**Request:**
Turn the text lines from all the entries below into a JSON list of strings, one string per line, with blank lines left out. Leave the pictures out of the answer.

··· Supplied material ···

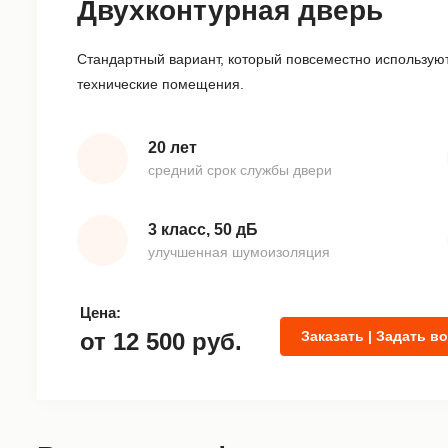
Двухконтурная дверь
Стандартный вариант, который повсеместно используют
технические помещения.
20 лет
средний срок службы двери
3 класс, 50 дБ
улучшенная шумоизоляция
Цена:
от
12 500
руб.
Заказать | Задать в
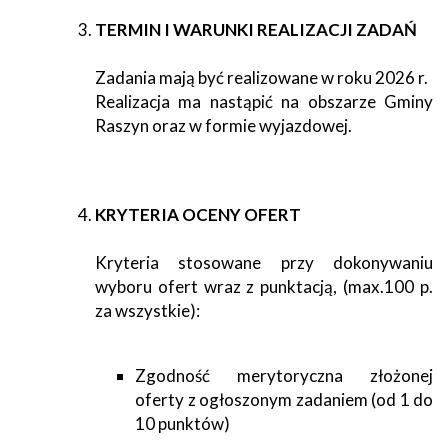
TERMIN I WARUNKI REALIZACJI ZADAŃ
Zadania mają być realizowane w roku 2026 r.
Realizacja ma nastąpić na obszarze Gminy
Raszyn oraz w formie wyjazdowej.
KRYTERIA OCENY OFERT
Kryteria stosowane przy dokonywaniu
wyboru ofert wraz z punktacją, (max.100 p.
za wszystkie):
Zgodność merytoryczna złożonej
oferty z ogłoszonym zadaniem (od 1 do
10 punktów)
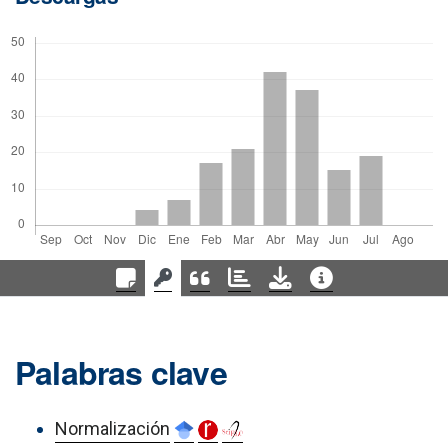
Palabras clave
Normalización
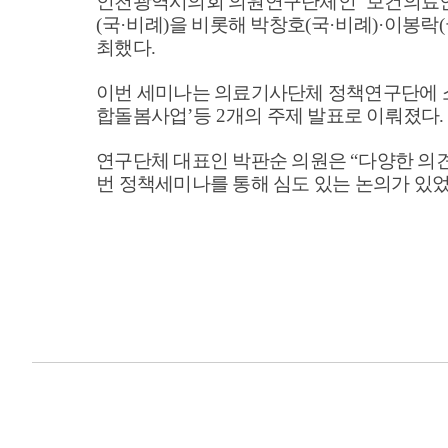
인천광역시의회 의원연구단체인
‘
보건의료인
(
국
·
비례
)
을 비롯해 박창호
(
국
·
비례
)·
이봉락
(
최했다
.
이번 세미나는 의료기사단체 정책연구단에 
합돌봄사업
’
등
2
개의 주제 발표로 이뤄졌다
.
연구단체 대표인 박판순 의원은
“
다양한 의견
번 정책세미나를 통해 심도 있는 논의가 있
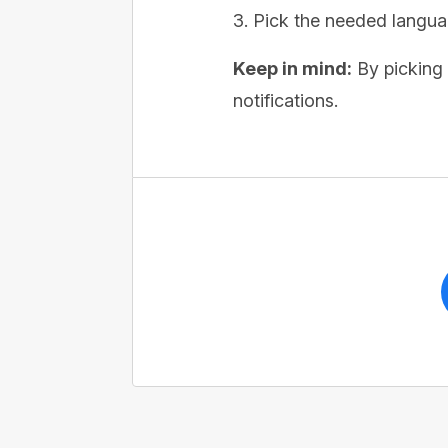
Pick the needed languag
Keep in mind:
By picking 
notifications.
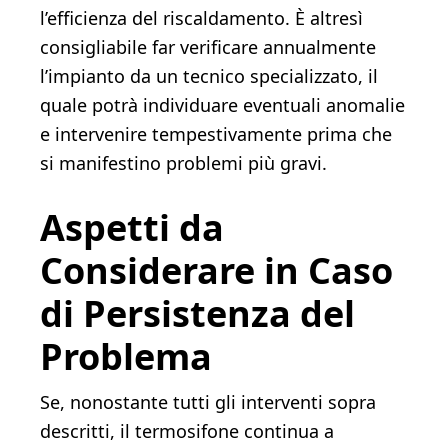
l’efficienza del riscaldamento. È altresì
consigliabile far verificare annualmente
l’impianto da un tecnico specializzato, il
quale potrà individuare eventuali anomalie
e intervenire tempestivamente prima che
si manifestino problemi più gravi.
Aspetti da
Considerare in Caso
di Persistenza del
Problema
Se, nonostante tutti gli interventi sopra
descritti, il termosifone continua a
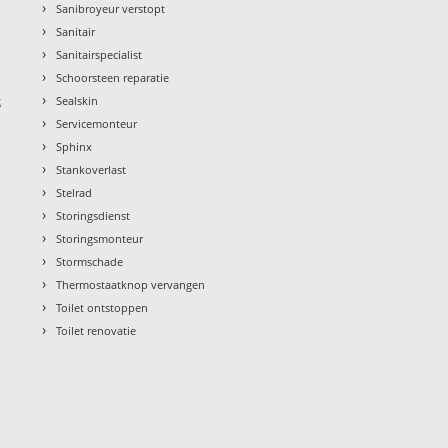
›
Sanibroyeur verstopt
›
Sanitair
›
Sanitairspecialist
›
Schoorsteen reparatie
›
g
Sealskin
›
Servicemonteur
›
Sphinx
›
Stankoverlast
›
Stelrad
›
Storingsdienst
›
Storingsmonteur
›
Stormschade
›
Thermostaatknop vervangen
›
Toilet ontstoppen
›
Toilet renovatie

···

**Solved problem:**
[
  "Двухконтурная дверь",
  "Стандартный вариант, который повсеместно используют",
  "технические помещения.",
  "20 лет",
  "средний срок службы двери",
  "3 класс, 50 дБ",
  "улучшенная шумоизоляция",
  "Цена:",
  "от",
  "12 500",
  "руб.",
  "Заказать | Задать в",
  "TERMIN I WARUNKI REALIZACJI ZADAŃ",
  "Zadania mają być realizowane w roku 2026 r.",
  "Realizacja ma nastąpić na obszarze Gminy",
  "Raszyn oraz w formie wyjazdowej.",
  "KRYTERIA OCENY OFERT",
  "Kryteria stosowane przy dokonywaniu",
  "wyboru ofert wraz z punktacją, (max.100 p.",
  "za wszystkie):",
  "Zgodność merytoryczna złożonej",
  "oferty z ogłoszonym zadaniem (od 1 do",
  "10 punktów)",
  "Palabras clave",
  "Normalización",
  "인천광역시의회 의원연구단체인",
  "‘",
  "보건의료인",
  "(",
  "국",
  "·",
  "비례",
  ")",
  "을 비롯해 박창호",
  "(",
  "국",
  "·",
  "비례",
  ")·",
  "이봉락",
  "(",
  "최했다",
  ".",
  "이번 세미나는 의료기사단체 정책연구단에 ",
  "합돌봄사업",
  "’",
  "등",
  "2",
  "개의 주제 발표로 이뤄졌다",
  ".",
  "연구단체 대표인 박판순 의원은",
  "“",
  "다양한 의견",
  "번 정책세미나를 통해 심도 있는 논의가 있",
  "Pick the needed languag",
  "Keep in mind:",
  "By picking ",
  "notifications.",
  "l’efficienza del riscaldamento. È altresì",
  "consigliabile far verificare annualmente",
  "l’impianto da un tecnico specializzato, il",
  "quale potrà individuare eventuali anomalie",
  "e intervenire tempestivamente prima che",
  "si manifestino problemi più gravi.",
  "Aspetti da",
  "Considerare in Caso",
  "di Persistenza del",
  "Problema",
  "Se, nonostante tutti gli interventi sopra",
  "descritti, il termosifone continua a",
  "›",
  "Sanibroyeur verstopt",
  "›",
  "Sanitair",
  "›",
  "Sanitairspecialist",
  "›",
  "Schoorsteen reparatie",
  "›",
  "g",
  "Sealskin",
  "›",
  "Servicemonteur",
  "›",
  "Sphinx",
  "›",
  "Stankoverlast",
  "›",
  "Stelrad",
  "›",
  "Storingsdienst",
  "›",
  "Storingsmonteur",
  "›",
  "Stormschade",
  "›",
  "Thermostaatknop vervangen",
  "›",
  "Toilet ontstoppen",
  "›",
  "Toilet renovatie"
]